Irvin’s offseason strength gain – he’s up 15 pounds to 215 — was obvious according to observers at the Adidas Nations camp in Garden Grove, California. Irvin reflected on his physical development after participating in a game with other college stars from across the country.
“I’m definitely getting stronger,” Irvin said at Adidas Nations. “I know that was a big thing (entering this season). That was the big jump I wanted to make between my freshman and my sophomore years and also become more of a complete player. Last year I shot a lot of threes, this year I’m trying to get to the basket.”
Irvin played mostly out of position at the four spot last season and was forced to learn just how difficult the game can be in the frontcourt. Standing at 6-foot-6, he’ll hope to move down the lineup, but should be more prepared to battle this season. Irvin learned exactly how physical basketball can be after his freshman year.
“Playing in the Big Ten, it’s a physical conference and I have to be able to use my body more to finish around the basket,” Irvin said.
Back at Adidas Nations after participating in the event as a high-schooler two years ago, Irvin is trying to turn his added muscle into results.
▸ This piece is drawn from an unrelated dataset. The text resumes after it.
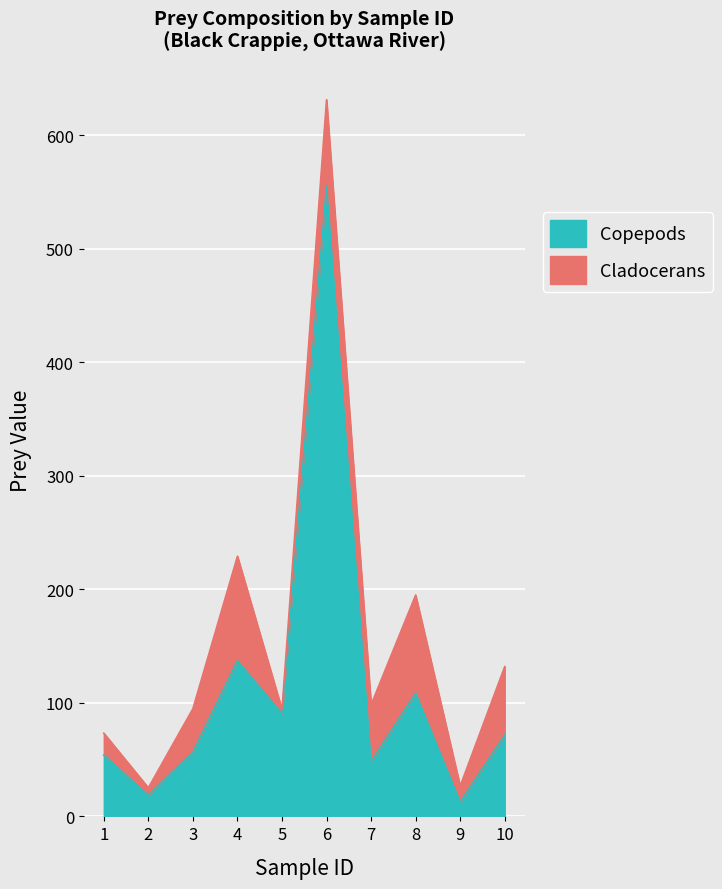

Reading left to right, what are all the values shown in this chart?

1=54.0	2=18.6	3=56.7	4=137.2	5=90.5	6=555.3	7=48.2	8=108.6	9=12.8	10=71.6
Hoping to demonstrate how he’s diversified his game, Irvin reflected on his improvement.
“I’m trying to be more than just a spot up shooter like I was last year,” he reiterated. “Just get more into ball screens and I’ve definitely worked on my ball handling as well.”
While Irvin’s physical improvements were clear, the results on the court in California didn’t quite match up to the hard work in the weight room. Irvin still struggled to show off his complete game and his improved handle.
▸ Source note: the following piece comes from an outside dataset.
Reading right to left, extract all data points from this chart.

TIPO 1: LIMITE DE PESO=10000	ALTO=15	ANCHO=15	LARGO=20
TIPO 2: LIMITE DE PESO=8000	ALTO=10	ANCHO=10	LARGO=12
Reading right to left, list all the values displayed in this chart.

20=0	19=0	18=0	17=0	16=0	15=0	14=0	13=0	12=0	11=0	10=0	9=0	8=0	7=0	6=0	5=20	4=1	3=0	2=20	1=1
“I really wanted to see Irvin do more using dribble penetration,” NBC Sports’ Scott Phillips told UM Hoops. “He was still solid as a catch-and-shoot option — generally receiving looks from camp teammate Walton — and ran a bit hot and cold with his jumper but he was mostly steady in that capacity. But when he put the ball on the floor, Irvin had trouble creating and making his own shots and got stripped a couple of times in traffic. Irvin did do a nice job of moving without the ball and spotting up in prime shooting locations, obviously helped by his familiarity with having his own point guard there. Defensively, Irvin was so-so, as he did a decent job of tracking shooters off of down screens but he rarely made notable impact plays on that end of the floor that resulted in turnovers.”
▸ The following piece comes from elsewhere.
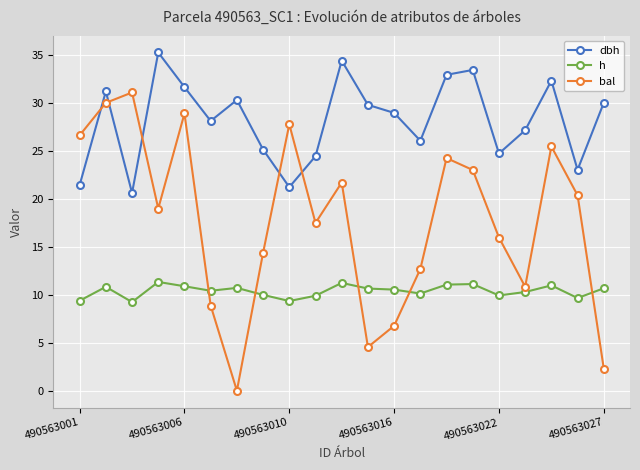

How many categories are shown in the chart?

21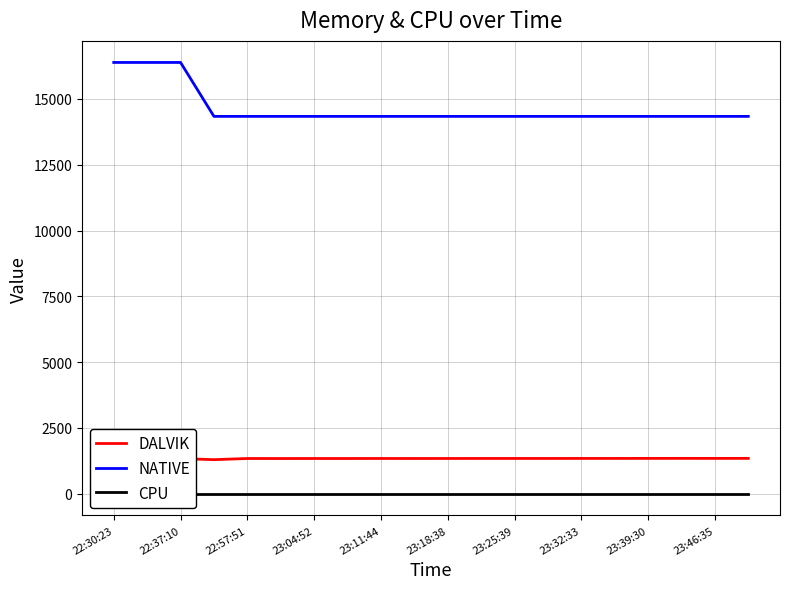

True or false: DALVIK and CPU cross at least once.

False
Zak Irvin will have a prominent role in Michigan’s offense this season, even if he is just a bigger and stronger version of the player that he was last year. John Beilein’s offense needs shooters and cutters as much as it needs creators and both Caris LeVert and Derrick Walton appear poised to serve as Michigan’s creators. But if Irvin is going to take the next step, he’ll have to continue to diversify his game, showing off those dribble pull-ups and straight line drives that he was capable of at the prep level.